Life lived and lots more to give
BEING caned, poked with pencils and humiliated by spiteful nuns who never caned white girls was not a great start to Karen Cook's primary school life - but it may have helped strengthen her will and determination to get an education and later work to help her own people.
Ms Cook had many advantages.
With a father who was in full-time work throughout her life until his recent retirement and a mother who set about the business of raising 11 children to become active workers with a conscience who would make a contribution to their community - four are now school teachers, one a deputy principal - Karen was taught early in life to be organised, well-presented, and keep a tidy home in order to succeed.
So well-presented was she that she was the first young indigenous woman to be a contestant in the Miss Australia competition, reaching the State finals in 1983.
Her clear green eyes sparkle as she recalls the support she received from the people of Wardell towards her fundraising efforts in the contest.
"Mum had just had a baby, the last one after me, who only lived for three days," she told The Northern Star.
"Had he lived longer he would have been disabled, so I raised funds for the Spastic Centre. The people at the Royal Hotel in Wardell were fantastically supportive. I did car-washes at the BP service station and the hotel ran raffles and darts competitions to support the cause.
"This was at a time when Aborigines were still banned from the front bars of pubs."
Ms Cook's early life began in the old manager's house on Cabbage Tree Island, the youngest of the Cook kids.
She recalls going to Sunday school (or risking missing out on Sunday sweets), and spending Sunday afternoons ironing her school clothes, polishing her shoes and doing her homework.
In a household where gambling, alcohol and smoking were forbidden, Karen's life was strictly regimented, but in the school holidays the kids would roam free around the countryside, riding their bikes, going to the beach, building cubby-houses and makeshift boats to take on the river.
Black kids and white kids did not usually mix, but Karen was different.
"I got around with a lot of non-indigenous girls," she said. "I was into gymnastics and athletics, dance and drama, which gave me a lot of confidence, which seems lacking in the island kids now.
"I was in theatre groups with Bob Mazzer at TAFE and in shows like No Sugar, in Lismore, and Back Home, in Sydney.
"After I left school I did a secretarial course and courses in grooming in Lismore.
"I had to learn about how to lay a table with the right cutlery. We were a big Aboriginal family who had never been out to tea!
"My first job was with the Commonwealth Employment Service doing secretarial work. Then I joined the professional services group in the Department of Education."
Now 46, mother-of-three and foster mother of many more, Ms Cook has been living in Sydney and working in the public service, women's and childrens' refuges and with women in prisons. She's still playing touch football (she represented Penrith in 2009). This year she helped organise Lismore's Masters Games.
With a passion for helping Aboriginal people to develop their potential and a train-the-trainer course under her belt, she has written programs such as"Learning Circle", aimed at helping her people identify and pursue their Dreaming and find a career path to their dream job, based on the understanding they can do anything they set their minds to do.

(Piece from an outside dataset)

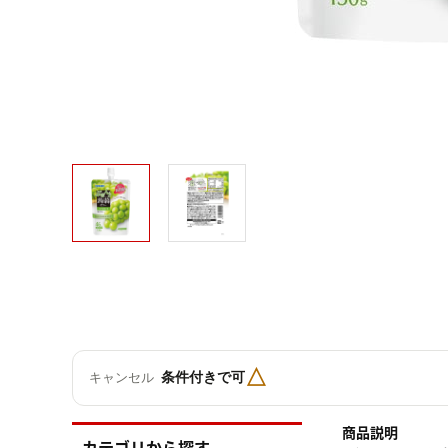
△
条件付きで可
キャンセル
商品説明
カテゴリから探す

She has returned home to support her father, Lewis, 78 and mother Lurline, 72, in their retirement and to help with Lewis Cook's three-days-a-week dialysis regime.
She also hopes to revitalise the Jali Land Council (JLC) which her family founded many years ago. Her priority is to get JLC support to develop the land around their cottages near Cabbage Tree Island, on land she helped to clear when 16. She has a vision of developing it into a cultural centre for Aboriginal people.
Having undertaken an Aboriginal leadership program last year, Ms Cook has developed the Burabi Dreaming business plan, which would involve holding cultural camps for kids, focusing on sharing stories of the Bundjalung people from Wardell to Byron Bay; breaking down barriers between families and communities; bringing people together and encouraging young Aboriginal people away from drink and drugs.
The program would offer education and counselling for the stolen generation and for issues of family and domestic violence, crime prevention, and self-esteem.
"We need to learn other ways," she said.
"I call it a 'new journey with peace and understanding'.
"We are all one, and we need to come together as one."